- DVD cover
- Directed by: Béla Tarr
- Screenplay by: Béla Tarr
- Starring: Judit Pogány Róbert Koltai
- Cinematography: Barna Mihók Ferenc Pap
- Edited by: Ágnes Hranitzky
- Release date: December 9, 1982 (Hungary);
- Running time: 102 minutes
- Country: Hungary
- Language: Hungarian

= The Prefab People =

The Prefab People (Panelkapcsolat) is a 1982 Hungarian black-and-white drama film directed by Béla Tarr and edited by Ágnes Hranitzky. The film earned special mention in the 1982 Locarno International Film Festival. The film has several run times (72 min., 84 min., or 102 min. depending on the version), and is shot in 35 mm.

==Plot==
The film dissects the agonizing dissolution of a working-class marriage under the crushing weight of Communist-era hardship.

The narrative begins in medias res with a deafening, high-stakes argument: a civil engineer, Férj (Róbert Koltai), packs his belongings and abandons his distraught wife, Feleség (Judit Pogány), and their two children.

Working backward from this bitter departure, the film uses moving flashbacks to trace the tragic trajectory of a relationship slowly starved of hope.
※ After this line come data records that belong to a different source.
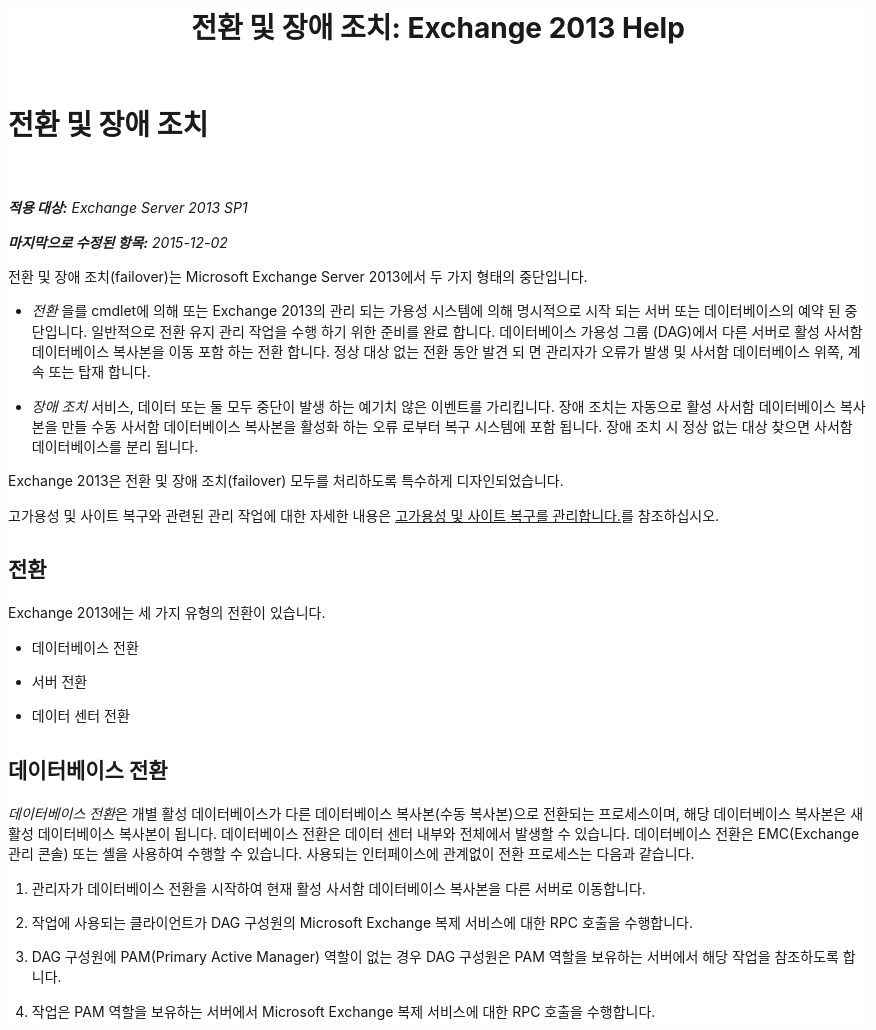 ﻿---
title: '전환 및 장애 조치: Exchange 2013 Help'
TOCTitle: 전환 및 장애 조치
ms:assetid: 75388645-cae1-402e-bf02-c4949d3e2c31
ms:mtpsurl: https://technet.microsoft.com/ko-kr/library/Dd298067(v=EXCHG.150)
ms:contentKeyID: 62523789
ms.date: 05/22/2018
mtps_version: v=EXCHG.150
ms.translationtype: MT
---

# 전환 및 장애 조치

 

_**적용 대상:** Exchange Server 2013 SP1_

_**마지막으로 수정된 항목:** 2015-12-02_

전환 및 장애 조치(failover)는 Microsoft Exchange Server 2013에서 두 가지 형태의 중단입니다.

  - *전환* 을를 cmdlet에 의해 또는 Exchange 2013의 관리 되는 가용성 시스템에 의해 명시적으로 시작 되는 서버 또는 데이터베이스의 예약 된 중단입니다. 일반적으로 전환 유지 관리 작업을 수행 하기 위한 준비를 완료 합니다. 데이터베이스 가용성 그룹 (DAG)에서 다른 서버로 활성 사서함 데이터베이스 복사본을 이동 포함 하는 전환 합니다. 정상 대상 없는 전환 동안 발견 되 면 관리자가 오류가 발생 및 사서함 데이터베이스 위쪽, 계속 또는 탑재 합니다.

  - *장애 조치* 서비스, 데이터 또는 둘 모두 중단이 발생 하는 예기치 않은 이벤트를 가리킵니다. 장애 조치는 자동으로 활성 사서함 데이터베이스 복사본을 만들 수동 사서함 데이터베이스 복사본을 활성화 하는 오류 로부터 복구 시스템에 포함 됩니다. 장애 조치 시 정상 없는 대상 찾으면 사서함 데이터베이스를 분리 됩니다.

Exchange 2013은 전환 및 장애 조치(failover) 모두를 처리하도록 특수하게 디자인되었습니다.

고가용성 및 사이트 복구와 관련된 관리 작업에 대한 자세한 내용은 [고가용성 및 사이트 복구를 관리합니다.](managing-high-availability-and-site-resilience-exchange-2013-help.md)를 참조하십시오.

## 전환

Exchange 2013에는 세 가지 유형의 전환이 있습니다.

  - 데이터베이스 전환

  - 서버 전환

  - 데이터 센터 전환

## 데이터베이스 전환

*데이터베이스 전환*은 개별 활성 데이터베이스가 다른 데이터베이스 복사본(수동 복사본)으로 전환되는 프로세스이며, 해당 데이터베이스 복사본은 새 활성 데이터베이스 복사본이 됩니다. 데이터베이스 전환은 데이터 센터 내부와 전체에서 발생할 수 있습니다. 데이터베이스 전환은 EMC(Exchange 관리 콘솔) 또는 셸을 사용하여 수행할 수 있습니다. 사용되는 인터페이스에 관계없이 전환 프로세스는 다음과 같습니다.

1.  관리자가 데이터베이스 전환을 시작하여 현재 활성 사서함 데이터베이스 복사본을 다른 서버로 이동합니다.

2.  작업에 사용되는 클라이언트가 DAG 구성원의 Microsoft Exchange 복제 서비스에 대한 RPC 호출을 수행합니다.

3.  DAG 구성원에 PAM(Primary Active Manager) 역할이 없는 경우 DAG 구성원은 PAM 역할을 보유하는 서버에서 해당 작업을 참조하도록 합니다.

4.  작업은 PAM 역할을 보유하는 서버에서 Microsoft Exchange 복제 서비스에 대한 RPC 호출을 수행합니다.
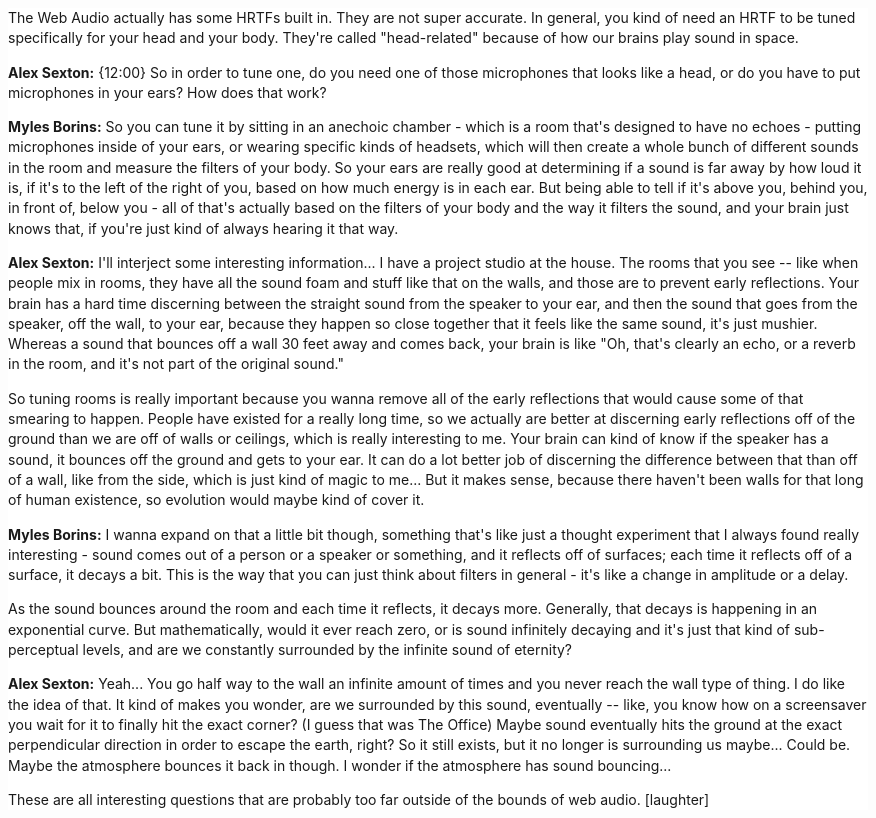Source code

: The Web Audio actually has some HRTFs built in. They are not super accurate. In general, you kind of need an HRTF to be tuned specifically for your head and your body. They're called "head-related" because of how our brains play sound in space.

**Alex Sexton:** \{12:00\} So in order to tune one, do you need one of those microphones that looks like a head, or do you have to put microphones in your ears? How does that work?

**Myles Borins:** So you can tune it by sitting in an anechoic chamber - which is a room that's designed to have no echoes - putting microphones inside of your ears, or wearing specific kinds of headsets, which will then create a whole bunch of different sounds in the room and measure the filters of your body. So your ears are really good at determining if a sound is far away by how loud it is, if it's to the left of the right of you, based on how much energy is in each ear. But being able to tell if it's above you, behind you, in front of, below you - all of that's actually based on the filters of your body and the way it filters the sound, and your brain just knows that, if you're just kind of always hearing it that way.

**Alex Sexton:** I'll interject some interesting information... I have a project studio at the house. The rooms that you see -- like when people mix in rooms, they have all the sound foam and stuff like that on the walls, and those are to prevent early reflections. Your brain has a hard time discerning between the straight sound from the speaker to your ear, and then the sound that goes from the speaker, off the wall, to your ear, because they happen so close together that it feels like the same sound, it's just mushier. Whereas a sound that bounces off a wall 30 feet away and comes back, your brain is like "Oh, that's clearly an echo, or a reverb in the room, and it's not part of the original sound."

So tuning rooms is really important because you wanna remove all of the early reflections that would cause some of that smearing to happen. People have existed for a really long time, so we actually are better at discerning early reflections off of the ground than we are off of walls or ceilings, which is really interesting to me. Your brain can kind of know if the speaker has a sound, it bounces off the ground and gets to your ear. It can do a lot better job of discerning the difference between that than off of a wall, like from the side, which is just kind of magic to me... But it makes sense, because there haven't been walls for that long of human existence, so evolution would maybe kind of cover it.

**Myles Borins:** I wanna expand on that a little bit though, something that's like just a thought experiment that I always found really interesting - sound comes out of a person or a speaker or something, and it reflects off of surfaces; each time it reflects off of a surface, it decays a bit. This is the way that you can just think about filters in general - it's like a change in amplitude or a delay.

As the sound bounces around the room and each time it reflects, it decays more. Generally, that decays is happening in an exponential curve. But mathematically, would it ever reach zero, or is sound infinitely decaying and it's just that kind of sub-perceptual levels, and are we constantly surrounded by the infinite sound of eternity?

**Alex Sexton:** Yeah... You go half way to the wall an infinite amount of times and you never reach the wall type of thing. I do like the idea of that. It kind of makes you wonder, are we surrounded by this sound, eventually -- like, you know how on a screensaver you wait for it to finally hit the exact corner? (I guess that was The Office) Maybe sound eventually hits the ground at the exact perpendicular direction in order to escape the earth, right? So it still exists, but it no longer is surrounding us maybe... Could be. Maybe the atmosphere bounces it back in though. I wonder if the atmosphere has sound bouncing...

These are all interesting questions that are probably too far outside of the bounds of web audio. \[laughter\]
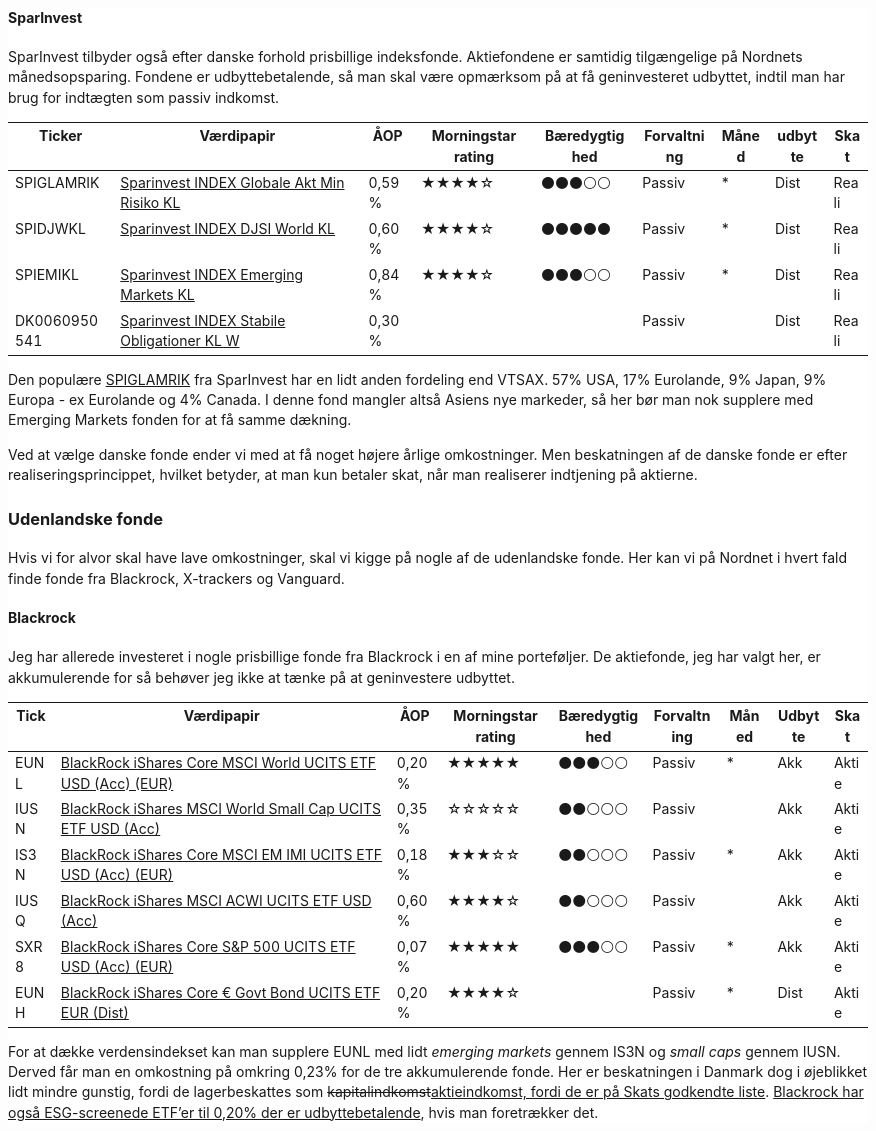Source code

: #### SparInvest

SparInvest tilbyder også efter danske forhold prisbillige indeksfonde. Aktiefondene er samtidig tilgængelige på Nordnets månedsopsparing. Fondene er udbyttebetalende, så man skal være opmærksom på at få geninvesteret udbyttet, indtil man har brug for indtægten som passiv indkomst.

| Ticker       | Værdipapir                                                                                                            | ÅOP   | Morningstar rating                       | Bæredygtighed                            | Forvaltning | Måned | udbytte | Skat  |
|--------------|-----------------------------------------------------------------------------------------------------------------------|-------|------------------------------------------|------------------------------------------|-------------|-------|---------|-------|
| SPIGLAMRIK   | [Sparinvest INDEX Globale Akt Min Risiko KL](http://www.morningstar.dk/dk/funds/snapshot/snapshot.aspx?id=F00000073J) | 0,59% | &#x2605;&#x2605;&#x2605;&#x2605;&#x2606; | &#x26AB;&#x26AB;&#x26AB;&#x26AA;&#x26AA; | Passiv      | *     | Dist    | Reali |
| SPIDJWKL     | [Sparinvest INDEX DJSI World KL](http://www.morningstar.dk/dk/funds/snapshot/snapshot.aspx?id=F0GBR04IDG)             | 0,60% | &#x2605;&#x2605;&#x2605;&#x2605;&#x2606; | &#x26AB;&#x26AB;&#x26AB;&#x26AB;&#x26AB; | Passiv      | *     | Dist    | Reali |
| SPIEMIKL     | [Sparinvest INDEX Emerging Markets KL](http://www.morningstar.dk/dk/funds/snapshot/snapshot.aspx?id=F00000MES0)       | 0,84% | &#x2605;&#x2605;&#x2605;&#x2605;&#x2606; | &#x26AB;&#x26AB;&#x26AB;&#x26AA;&#x26AA; | Passiv      | *     | Dist    | Reali |
| DK0060950541 | [Sparinvest INDEX Stabile Obligationer KL W](http://www.morningstar.dk/dk/funds/snapshot/snapshot.aspx?id=F0000101MQ) | 0,30% |                                          |                                          | Passiv      |       | Dist    | Reali |

Den populære [SPIGLAMRIK](http://www.morningstar.dk/dk/funds/snapshot/snapshot.aspx?id=F00000073J) fra SparInvest har en lidt anden fordeling end VTSAX. 57% USA, 17% Eurolande, 9% Japan, 9% Europa - ex Eurolande og 4% Canada. I denne fond mangler altså Asiens nye markeder, så her bør man nok supplere med Emerging Markets fonden for at få samme dækning.

Ved at vælge danske fonde ender vi med at få noget højere årlige omkostninger. Men beskatningen af de danske fonde er efter realiseringsprincippet, hvilket betyder, at man kun betaler skat, når man realiserer indtjening på aktierne.

### Udenlandske fonde

Hvis vi for alvor skal have lave omkostninger, skal vi kigge på nogle af de udenlandske fonde. Her kan vi på Nordnet i hvert fald finde fonde fra Blackrock, X-trackers og Vanguard.

#### Blackrock

Jeg har allerede investeret i nogle prisbillige fonde fra Blackrock i en af mine porteføljer. De aktiefonde, jeg har valgt her, er akkumulerende for så behøver jeg ikke at tænke på at geninvestere udbyttet.

| Tick | Værdipapir                                                                                                                             | ÅOP   | Morningstar rating                       | Bæredygtighed                            | Forvaltning | Måned | Udbytte | Skat   |
|------|----------------------------------------------------------------------------------------------------------------------------------------|-------|------------------------------------------|------------------------------------------|-------------|-------|---------|--------|
| EUNL | [BlackRock iShares Core MSCI World UCITS ETF USD (Acc) (EUR)](http://www.morningstar.dk/dk/etf/snapshot/snapshot.aspx?id=0P0000MEHZ)   | 0,20% | &#x2605;&#x2605;&#x2605;&#x2605;&#x2605; | &#x26AB;&#x26AB;&#x26AB;&#x26AA;&#x26AA; | Passiv      | *     | Akk     | Aktie  |
| IUSN | [BlackRock iShares MSCI World Small Cap UCITS ETF USD (Acc)](https://www.morningstar.dk/dk/etf/snapshot/snapshot.aspx?id=0P0001D6Z2)   | 0,35% | &#x2606;&#x2606;&#x2606;&#x2606;&#x2606; | &#x26AB;&#x26AB;&#x26AA;&#x26AA;&#x26AA; | Passiv      |       | Akk     | Aktie  |
| IS3N | [BlackRock iShares Core MSCI EM IMI UCITS ETF USD (Acc) (EUR)](http://www.morningstar.dk/dk/etf/snapshot/snapshot.aspx?id=0P00013BGM)  | 0,18% | &#x2605;&#x2605;&#x2605;&#x2606;&#x2606; | &#x26AB;&#x26AB;&#x26AA;&#x26AA;&#x26AA; | Passiv      | *     | Akk     | Aktie  |
| IUSQ | [BlackRock iShares MSCI ACWI UCITS ETF USD (Acc)](https://www.morningstar.dk/dk/etf/snapshot/snapshot.aspx?id=0P0000X4V9)              | 0,60% | &#x2605;&#x2605;&#x2605;&#x2605;&#x2606; | &#x26AB;&#x26AB;&#x26AA;&#x26AA;&#x26AA; | Passiv      |       | Akk     | Aktie  |
| SXR8 | [BlackRock iShares Core S&P 500 UCITS ETF USD (Acc) (EUR)](http://www.morningstar.dk/dk/etf/snapshot/snapshot.aspx?id=0P0000OO21)      | 0,07% | &#x2605;&#x2605;&#x2605;&#x2605;&#x2605; | &#x26AB;&#x26AB;&#x26AB;&#x26AA;&#x26AA; | Passiv      | *     | Akk     | Aktie  |
| EUNH | [BlackRock iShares Core € Govt Bond UCITS ETF EUR (Dist)](http://www.morningstar.dk/dk/etf/snapshot/snapshot.aspx?id=0P0000MEI4)       | 0,20% | &#x2605;&#x2605;&#x2605;&#x2605;&#x2606; |                                          | Passiv      | *     | Dist    | Aktie  |

For at dække verdensindekset kan man supplere EUNL med lidt _emerging markets_ gennem IS3N og _small caps_ gennem IUSN. Derved får man en omkostning på omkring 0,23% for de tre akkumulerende fonde. Her er beskatningen i Danmark dog i øjeblikket lidt mindre gunstig, fordi de lagerbeskattes som <del>kapitalindkomst</del><ins>aktieindkomst, fordi de er på Skats godkendte liste</ins>. [Blackrock har også ESG-screenede ETF’er til 0,20% der er udbyttebetalende](https://next.nordnet.dk/market/etfs?sortField=fund_yearly_fee&sortOrder=asc&freeTextSearch=blackrock&fundType=EQUITY&fundDividendStrategy=INCOME&fundRegionCategories=GLOBAL), hvis man foretrækker det.
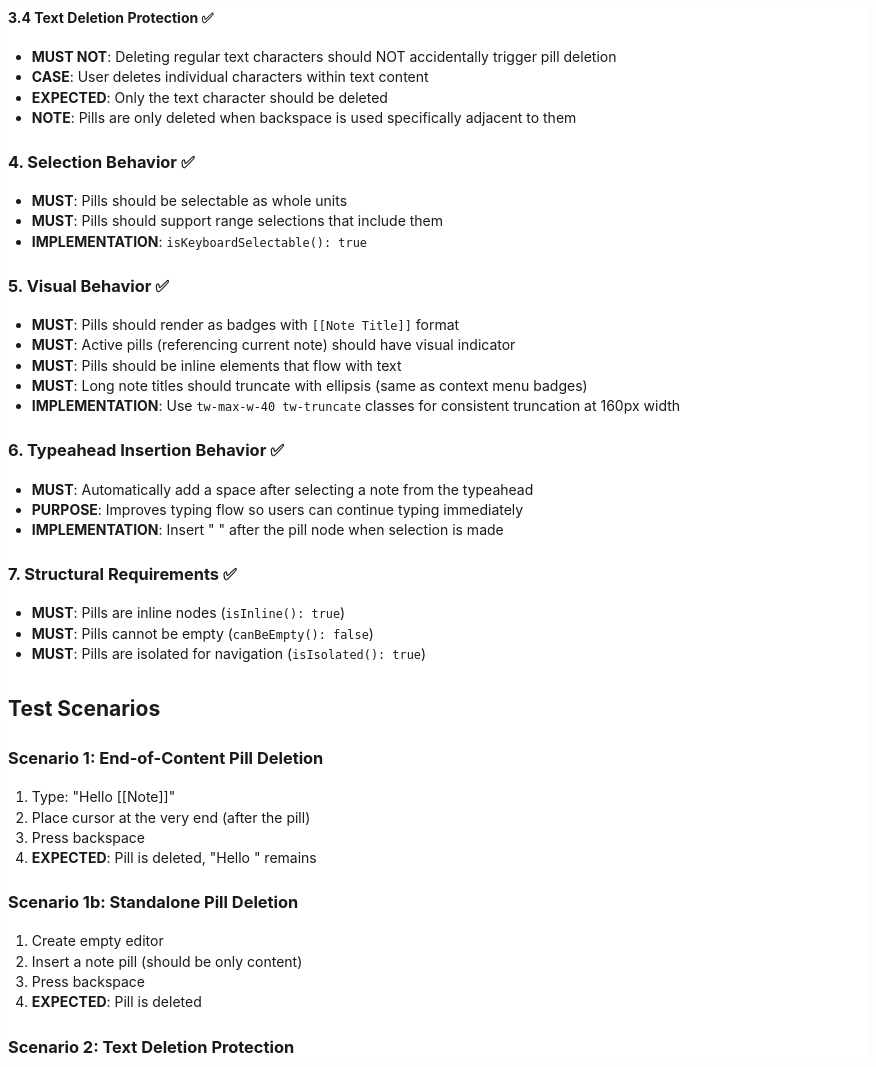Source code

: #### 3.4 Text Deletion Protection ✅

- **MUST NOT**: Deleting regular text characters should NOT accidentally trigger pill deletion
- **CASE**: User deletes individual characters within text content
- **EXPECTED**: Only the text character should be deleted
- **NOTE**: Pills are only deleted when backspace is used specifically adjacent to them

### 4. Selection Behavior ✅

- **MUST**: Pills should be selectable as whole units
- **MUST**: Pills should support range selections that include them
- **IMPLEMENTATION**: `isKeyboardSelectable(): true`

### 5. Visual Behavior ✅

- **MUST**: Pills should render as badges with `[[Note Title]]` format
- **MUST**: Active pills (referencing current note) should have visual indicator
- **MUST**: Pills should be inline elements that flow with text
- **MUST**: Long note titles should truncate with ellipsis (same as context menu badges)
- **IMPLEMENTATION**: Use `tw-max-w-40 tw-truncate` classes for consistent truncation at 160px width

### 6. Typeahead Insertion Behavior ✅

- **MUST**: Automatically add a space after selecting a note from the typeahead
- **PURPOSE**: Improves typing flow so users can continue typing immediately
- **IMPLEMENTATION**: Insert " " after the pill node when selection is made

### 7. Structural Requirements ✅

- **MUST**: Pills are inline nodes (`isInline(): true`)
- **MUST**: Pills cannot be empty (`canBeEmpty(): false`)
- **MUST**: Pills are isolated for navigation (`isIsolated(): true`)

## Test Scenarios

### Scenario 1: End-of-Content Pill Deletion

1. Type: "Hello [[Note]]"
2. Place cursor at the very end (after the pill)
3. Press backspace
4. **EXPECTED**: Pill is deleted, "Hello " remains

### Scenario 1b: Standalone Pill Deletion

1. Create empty editor
2. Insert a note pill (should be only content)
3. Press backspace
4. **EXPECTED**: Pill is deleted

### Scenario 2: Text Deletion Protection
Trapped in a cramped, concrete prefabricated apartment block, the couple suffocates beneath a dual burden of relentless poverty and profound emotional isolation. While the wife is submerged in an endless cycle of exhausting domestic labor, the husband seeks intellectual escape and fleeting camaraderie with his peers. A lucrative yet isolating two-year work assignment in Romania triggers a bitter conflict over their future, ultimately culminating in a hollow, bleak compromise. Set entirely within the sterile confines of government-issued housing, Tarr and Hranitzky craft a clear-eyed autopsy of a disintegrating union and a biting, unvarnished portrait of a trapped generation.

== Production ==

The Prefab People was one of the early works in the long collaboration between Béla Tarr and Ágnes Hranitzky. Hranitzky edited the film and is listed in András Bálint Kovács's filmography as Tarr's directorial collaborator on the project. This role preceded her later formal co-director credits from Werckmeister Harmonies onward.

==Reception==
The Prefab People received generally positive reviews from critics, and has been ranked with Tarr's best early works. Rotten Tomatoes reports a 100% approval rating from critics, based on six reviews, and an average rating of 7.5/10. Writing for Village Voice, Michael Atkinson commented “Just as despairing as his later films (and also shot in richly textured black-and-white), Tarr's early works are more feet-on-the-ground and never indulge in metaphysics. . . Prefab People is the best of them, an unrelenting, smell-the-sour-breath portrait of a blue-collar marriage dissolving under pressure from Communist-era poverty, masculine inadequacy, and restless depression. As the imploding wife, theater vet (and recently, Hungarian politician) Judit Pogány is wrenchingly convincing."

Jonathan Rosenbaum of Chicago Reader argued it was "the best of his early forays into Cassavetes-style social realism." In 2003, web-based film critic Jeremy Heilman called The Prefab People the best of [Tarr's] early works because it achieves such a degree of intimacy that its lack of ostentatious filmmaking never impedes its ability to observe its characters."